Lewis has insisted that he was persecuted for being candid and, in actuality, was trying to help his team.
"When the warrior goes out and says, 'I will fight any battle,' they will scream in the stadium for any battle that you fight, 'Wow, he's courageous.' But if the warrior comes off the field and fights the same battle, you kill him because now he's selfish, he's talking about money. [But] it's the same exact fight," Lewis said.
"I would have been a hypocrite to do the things I do, tell my teammates to keep fighting and do the dancing, then after the season, say being mediocre is OK. If I don't go to Ozzie [Newsome, general manager] and look him in the eye and say we need to get [quarterback] Steve McNair and we need a defensive tackle, if I'm not willing to speak up, I'm not being who I am and I'm a hypocrite. I wasn't trying to hurt my organization, I was trying to help it. I was trying to give my team and my city something they didn't have at the time. Hope."
This past season, Lewis shared in the turnaround, regaining his familiar spot on the defensive stat sheet as the team's leading tackler.
Although he missed two games when blood needed to be drained from his back, he was credited with 164 tackles (106 of them solo), five sacks, two interceptions, nine passes defensed, a forced fumble and a fumble recovery.

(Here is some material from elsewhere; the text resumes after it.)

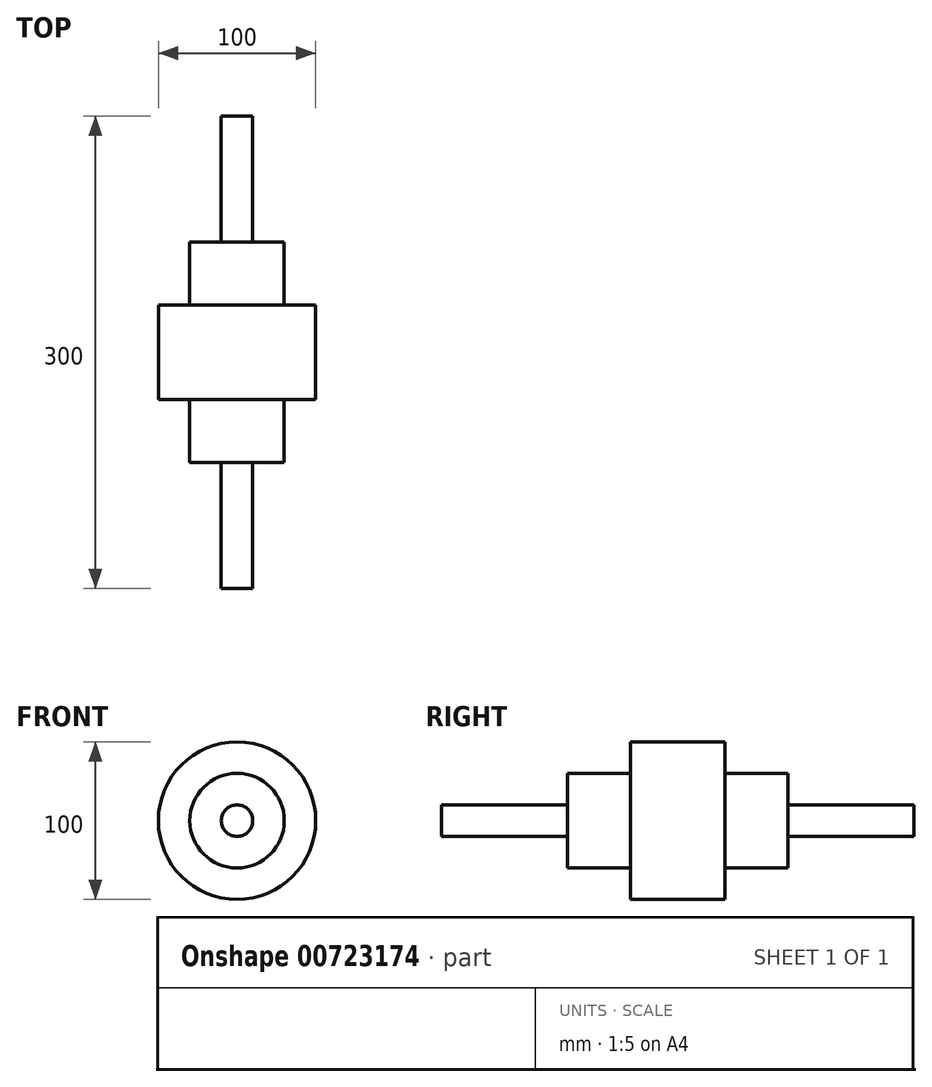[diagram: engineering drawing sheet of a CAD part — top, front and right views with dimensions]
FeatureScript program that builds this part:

It just may be that Ryan's defense is the best thing that could have happened to Lewis' career. Despite the 6-foot-1, 250-pound player's superb conditioning - his daily regimen can consist of 1,000 sit-ups and 1,000 pushups - a decade of absorbing the impact of more than 1,500 collisions has had to have taken its toll.
Still, Ryan insists Lewis remains at the top of his game.
"Think about it. He was the best player in the league in a standard 4-3. He was the best player in the league in a 3-4 under [former defensive coordinator] Mike Nolan. And I think he's still the best player in the league in a really unconventional defense," Ryan said. "I know where he is in his career, but he can still match up against any running back or tight end in the league. He can still blitz from the middle or the outside. And I'm telling you, everyone still has to keep track of him."
If some around the NFL no longer regard Lewis as the unquestioned top player at his position, or even on his team, it seems not to be an issue for him. Thomas and strong safety Ed Reed were named starters on the AFC Pro Bowl squad and linebacker Terrell Suggs and cornerback Chris McAlister were selected as reserves before Lewis' recent promotion.
"I don't want to be ranked No. 1; I just want to be the general," Lewis said.
And after the disappointing loss to the Colts two weeks ago, the Ravens' linebacker insisted on looking forward and dismissed concerns about time running out for a Ravens roster on which some stars - including him - have arrived at what's considered the latter stages of their NFL careers.
"The bottom line is what we did as a defense, nobody expected that. What we did, winning the AFC North, nobody expected that," Lewis said. "So to say that the window is closing, I think the window is just opening for the things that we're trying to do."